【問題解決の方法】すべてのスタートとなる「なぜ?」

疑問が生じたらどうしますか?

 仕事や日常生活で

例えば器具の使い方などで

「あれ、これどうやってやるんだろう」

という疑問が生じたとき、皆さんはどうしますか。

 最近だと一番多いのは、「検索してみる」でしょうか。

他には「資料を調べてみる」や

「取扱説明書を調べる」などが考えられます。

 「コールセンターに問い合わせる」というのもあるかと思います。

 人は色々な形で問題解決を行おうとするものです。

たまにネットで

何でもかんでも自分で調べずに、SNSなどで他人に「教えて」の質問を繰り返している人に

「ググレ〇〇」という汚い言葉で批判がされたりしているのを見ますが(「ググれ」は「googleなどの検索エンジンで自分で調べろ」という意味)

世の中に新しいものが多く出回れば

それと同じくらい新しい疑問が発生します。

人々は日々そういう新しい疑問に新しい答えを求めて

さまよっているといっても良いでしょう。

 勉強においても、このことは基本的には同じだとは思いますが

勉強の場合、最短距離で結論がわかれば良いというのではないという点が少し違うかもしれません。

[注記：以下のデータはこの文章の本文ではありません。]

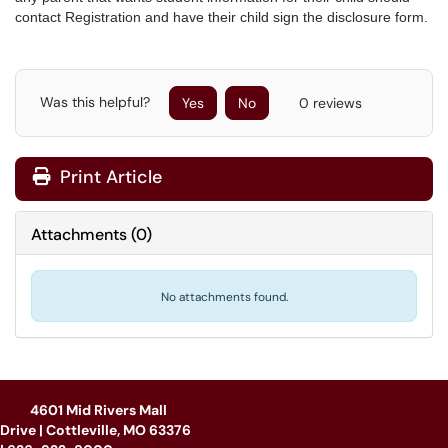
contact Registration and have their child sign the disclosure form.
Was this helpful?
Yes
No
0 reviews
Print Article
Attachments
(
0
)
No attachments found.
4601 Mid Rivers Mall
Drive | Cottleville, MO 63376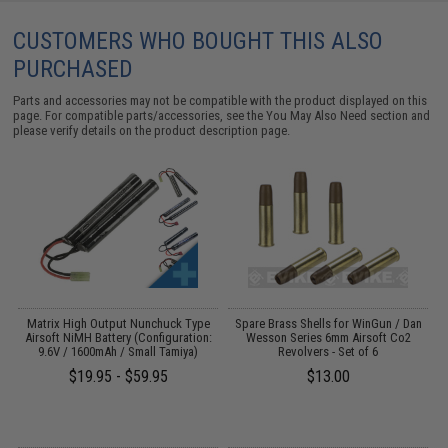
CUSTOMERS WHO BOUGHT THIS ALSO
PURCHASED
Parts and accessories may not be compatible with the product displayed on this
page. For compatible parts/accessories, see the
You May Also Need section
and
please verify details on the product description page.
Matrix High Output Nunchuck Type
Spare Brass Shells for WinGun / Dan
0
Airsoft NiMH Battery (Configuration:
Wesson Series 6mm Airsoft Co2
9.6V / 1600mAh / Small Tamiya)
Revolvers - Set of 6
$19.95 - $59.95
$13.00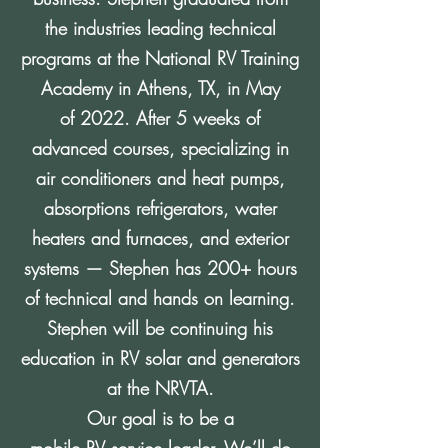
the industries leading technical
programs at the National RV Training
Academy in Athens, TX, in May
of 2022. After 5 weeks of
advanced courses, specializing in
air conditioners and heat pumps,
absorptions refrigerators, water
heaters and furnaces, and exterior
systems — Stephen has 200+ hours
of technical and hands on learning.
Stephen will be continuing his
education in RV solar and generators
at the NRVTA.
Our goal is to be a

 学習して理解を深めるには、途中の考え方を知ることが重要で

必要な情報と言うのは、解答の数字ではなくそのプロセスに中心があることが多いからです。

 勉強で失速する生徒の典型

 このことは意外に重要です。

というのは

答えだけ、結論だけ早く知りたくて、そのプロセスを軽視する生徒には

勉強で失速してしまう生徒が時々見かけられるからです。

 指導現場のやりとりで言うと

「先生、答えを教えてください」という姿勢です。

「先生、やり方を教えてください」ではなく

答えを聞いてばかりなので

こちらが心配になって

「大丈夫か」と聞くと

「たぶんわかるから」と答えたりします。

全然大丈夫ではないのですが、

本人は答えを知った時点でその問題は終わりと思ってしまっているため

次へつながる学習がなかなかできません。

これなどはもちろん極端な例ですが

途中の過程をそんなに疑問に思わず

高を括っている生徒はかなりいると思います。

「なぜそうなるの?」

 この話をしていて思い出すのは

中3で学習する二次方程式の解の公式です。

具体的な式はここでは割愛しますが

二次方程式の解(Xなど不明とされた部分にあてはまる数)を求めるための公式で

公式を暗記すれば一瞬で答えが出るものです。

ただ公式自体が複雑なので

生徒はまずその複雑さに目を奪われます。

じつはこの事が問題なのです。

 ずいぶん昔からこの公式を生徒に教えていますが

学力を大いに伸ばす生徒は

必ずといっていいほど

この公式について質問をしてきます。

「どうしてこれでXが求められるのですか」

 ダメな教師の中には

この手の質問を受けて

「とにかく覚えれば良い」などという人がいるらしくて、驚いてしまいますが

この質問こそ

生徒の能力を伸ばすことの秘密が隠されている質問だと、私は思っています。

 つまり「なぜ?」という疑問を持てる事が

学習の力そのものだということです。

多くの生徒が

「うわー大変、この公式を暗記するなんてムリ」とか

「これはまた苦手になるぞ」とか

「よし、まずやってみよう」とか言っている中

「なぜ、こんな式で一瞬で答えが出せるのかな?どういう仕組みなのかな?」

という発想ができるということは

普段から「なぜ?」というスタンスで学習を進めてきているということがわかります。

 そしてそういう探究心があってこそ

学習が面白くなり

わかることの喜びも感じられ

しかも仕組みをしっかり考えて学ぶので

暗記などしなくても自然に頭に入ってしまう

という好循環が始まると言えます。

 だから

勉強について

一番やってはいけない事は、「答え」だけを追う事

一番やるべき事は

「なぜ?」をいつも考える事なのだと思います。

今後も皆さんのお役にたつ情報をアップしていきます。